Section 3 and its subsection require to be backed up with figures of for examples: networks used, sample of images, texts, augmented texts, and more description of the GAN technique used,......etc.
New section should be added specific to the used CNN models with type of dataset that feeded for training, validation, and testing
Author Response
Thank you very much for your professional comments.
We have annotated the input, output, and intermediate processing phase in Figure 2.
Following your suggestion, we modified the order of the content, introduced the implementation details of the generator in Sec 3.3, and for the loss function in Sec 3.4, we also added more details (see lines 190-193).
In addition, for more training and testing details, we have added Section 3.5 to explain. At the same time, we added a description of how to obtain the contour results (see lines 208-214) and showed the processed contour results in Figure 3.
Reviewer 2 Report
Overall work is good and satisfactory
Justify the selection of the following parameters: Batch size, learning rate, epochs?
How did you fix different epochs on different datasets?
Add a few more results.
In Fig. 4, the colour is changing but there isn't much change in texture. Is it possible to synthesise different texture or shape for the same object using text description?
Is it possible to change the background of the object?

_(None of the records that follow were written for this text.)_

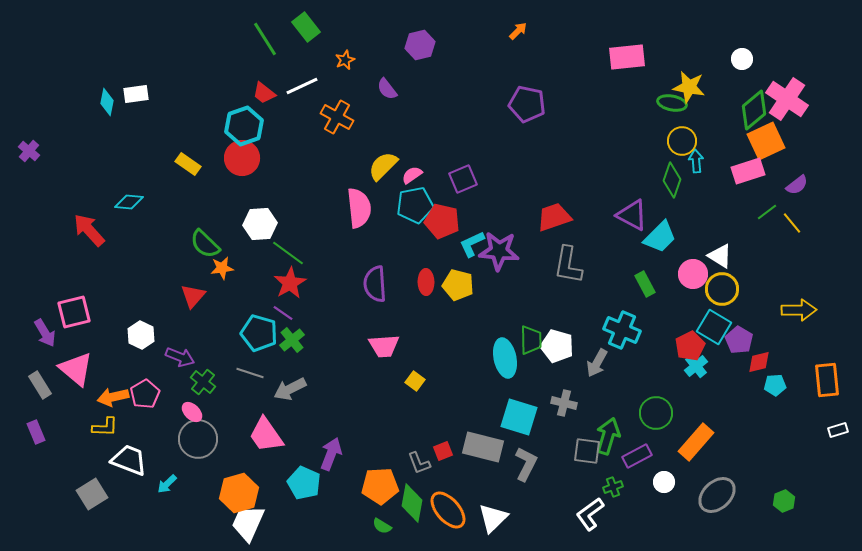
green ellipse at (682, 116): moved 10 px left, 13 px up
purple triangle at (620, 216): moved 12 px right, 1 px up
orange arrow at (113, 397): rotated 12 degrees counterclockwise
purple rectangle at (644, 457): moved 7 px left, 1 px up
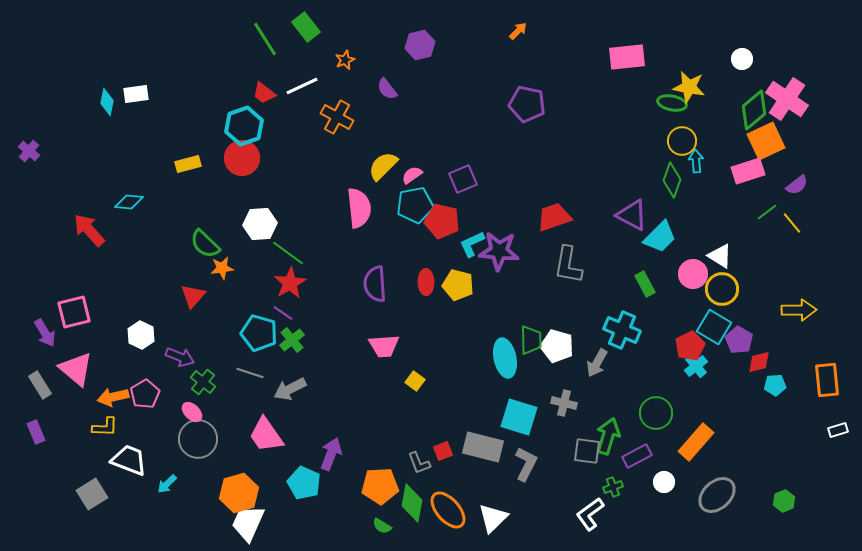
yellow rectangle at (188, 164): rotated 50 degrees counterclockwise
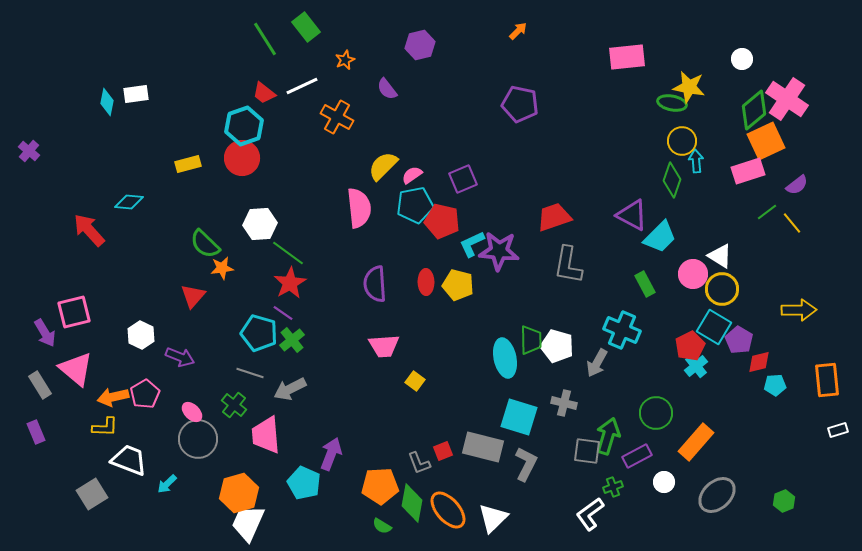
purple pentagon at (527, 104): moved 7 px left
green cross at (203, 382): moved 31 px right, 23 px down
pink trapezoid at (266, 435): rotated 30 degrees clockwise
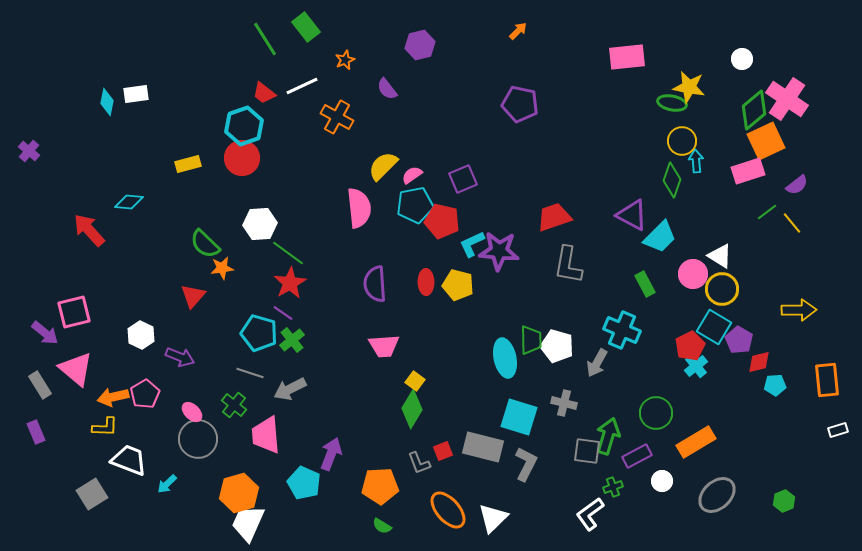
purple arrow at (45, 333): rotated 20 degrees counterclockwise
orange rectangle at (696, 442): rotated 18 degrees clockwise
white circle at (664, 482): moved 2 px left, 1 px up
green diamond at (412, 503): moved 94 px up; rotated 21 degrees clockwise
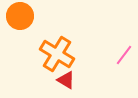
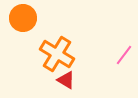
orange circle: moved 3 px right, 2 px down
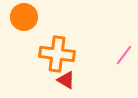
orange circle: moved 1 px right, 1 px up
orange cross: rotated 24 degrees counterclockwise
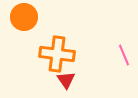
pink line: rotated 60 degrees counterclockwise
red triangle: rotated 24 degrees clockwise
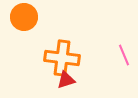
orange cross: moved 5 px right, 4 px down
red triangle: rotated 48 degrees clockwise
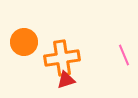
orange circle: moved 25 px down
orange cross: rotated 16 degrees counterclockwise
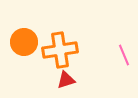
orange cross: moved 2 px left, 8 px up
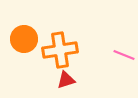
orange circle: moved 3 px up
pink line: rotated 45 degrees counterclockwise
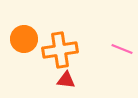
pink line: moved 2 px left, 6 px up
red triangle: rotated 24 degrees clockwise
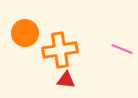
orange circle: moved 1 px right, 6 px up
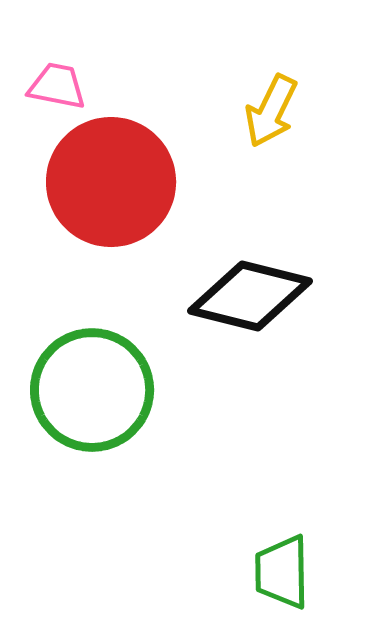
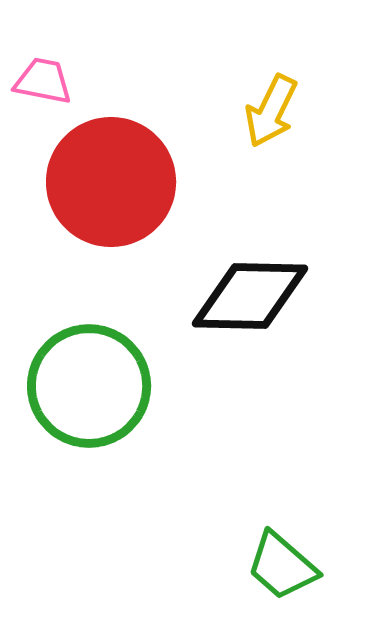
pink trapezoid: moved 14 px left, 5 px up
black diamond: rotated 13 degrees counterclockwise
green circle: moved 3 px left, 4 px up
green trapezoid: moved 6 px up; rotated 48 degrees counterclockwise
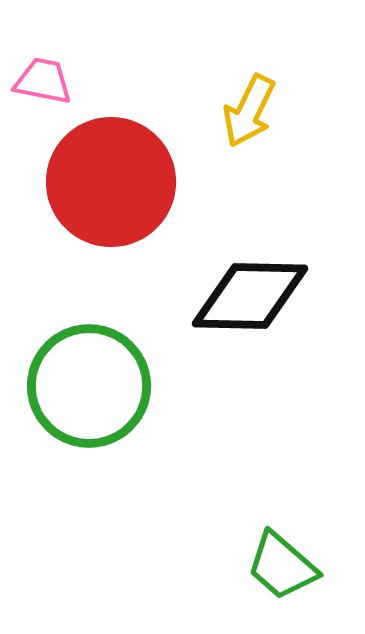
yellow arrow: moved 22 px left
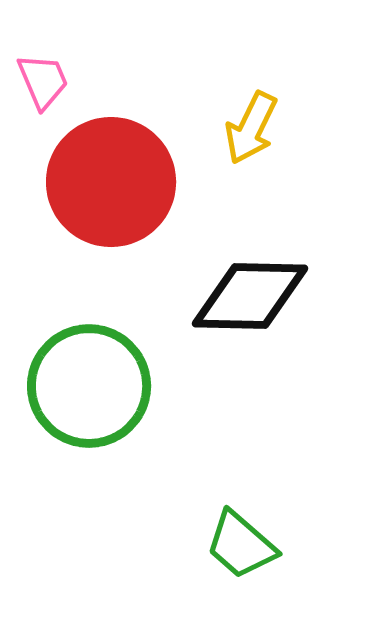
pink trapezoid: rotated 56 degrees clockwise
yellow arrow: moved 2 px right, 17 px down
green trapezoid: moved 41 px left, 21 px up
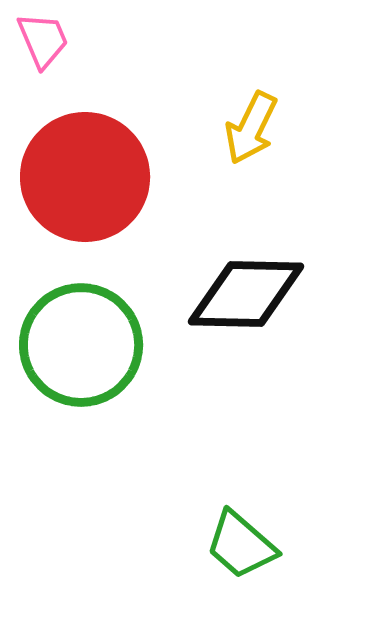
pink trapezoid: moved 41 px up
red circle: moved 26 px left, 5 px up
black diamond: moved 4 px left, 2 px up
green circle: moved 8 px left, 41 px up
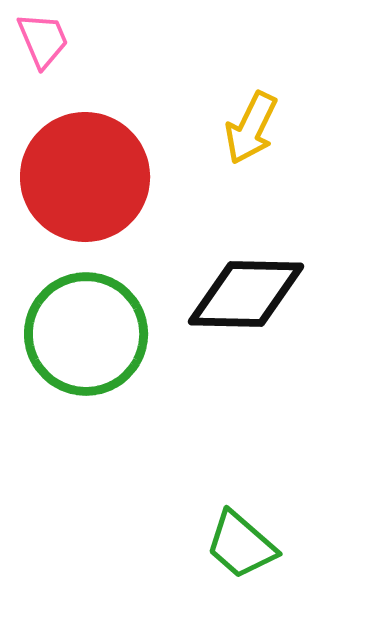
green circle: moved 5 px right, 11 px up
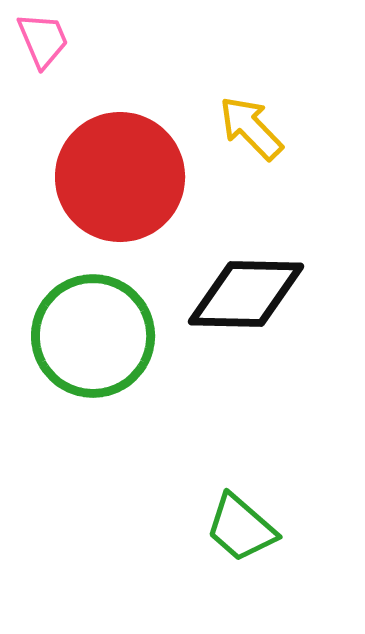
yellow arrow: rotated 110 degrees clockwise
red circle: moved 35 px right
green circle: moved 7 px right, 2 px down
green trapezoid: moved 17 px up
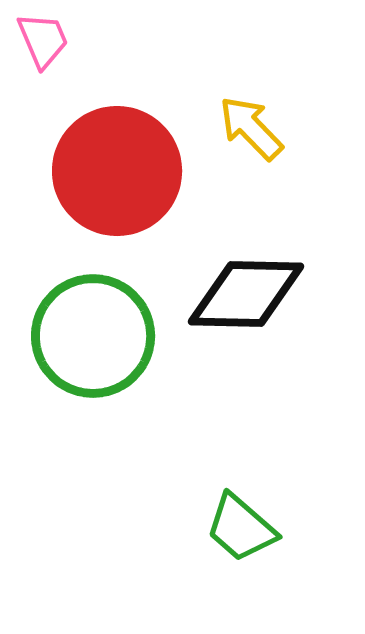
red circle: moved 3 px left, 6 px up
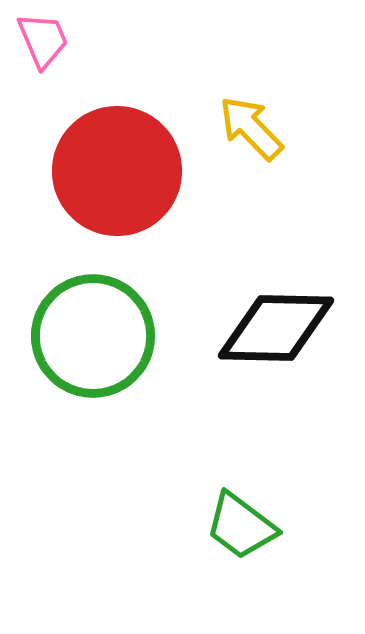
black diamond: moved 30 px right, 34 px down
green trapezoid: moved 2 px up; rotated 4 degrees counterclockwise
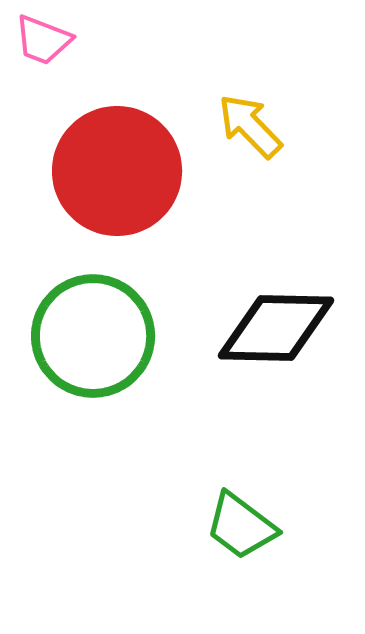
pink trapezoid: rotated 134 degrees clockwise
yellow arrow: moved 1 px left, 2 px up
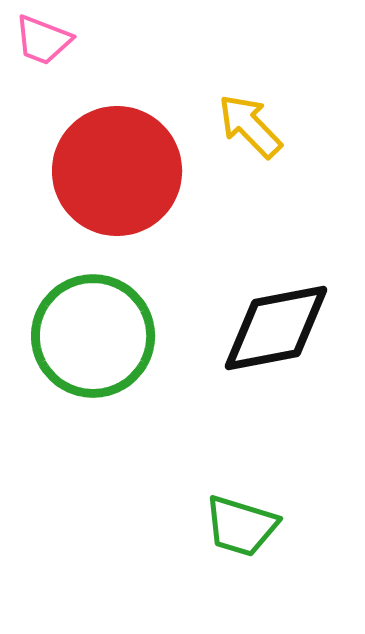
black diamond: rotated 12 degrees counterclockwise
green trapezoid: rotated 20 degrees counterclockwise
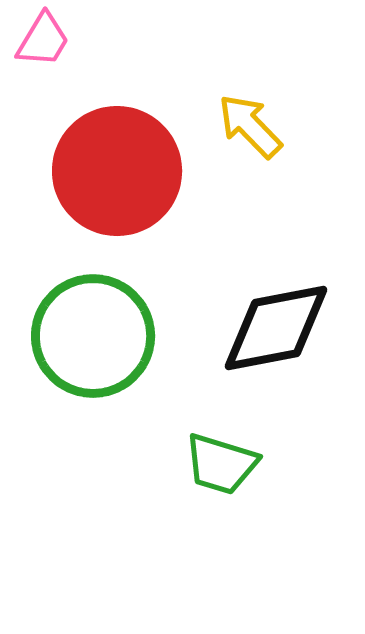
pink trapezoid: rotated 80 degrees counterclockwise
green trapezoid: moved 20 px left, 62 px up
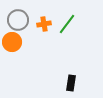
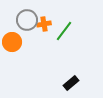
gray circle: moved 9 px right
green line: moved 3 px left, 7 px down
black rectangle: rotated 42 degrees clockwise
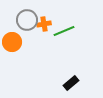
green line: rotated 30 degrees clockwise
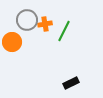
orange cross: moved 1 px right
green line: rotated 40 degrees counterclockwise
black rectangle: rotated 14 degrees clockwise
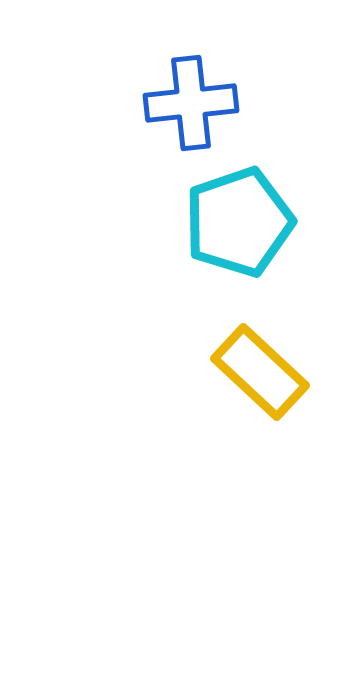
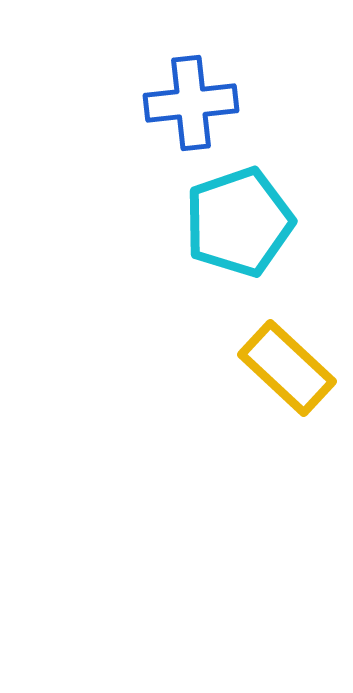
yellow rectangle: moved 27 px right, 4 px up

Is it possible to introduce a change in the position or orientation of an object through the textual description? e.g., rotate the pot on the table by 90 degrees in clock wise direction? etc.
Author Response
Thank you very much for your professional comments.
For the determination of batch size, learning rate, and epochs, we follow the existing related works (CustomizableGAN and AttnGAN). We illustrate this content in lines 200-202 of the current paper version.
For the changing of texture, shape, background, position, and orientation you mentioned, existing methods (including ours) can not do it efficiently. For this, we have specially added Sec 4.3 to the main content for more discussion, indicating where the follow-up research work can be carried out. The corresponding content is in lines 277-302.
In addition, we use Grammarly to check English writing and grammar to ensure that it is correct.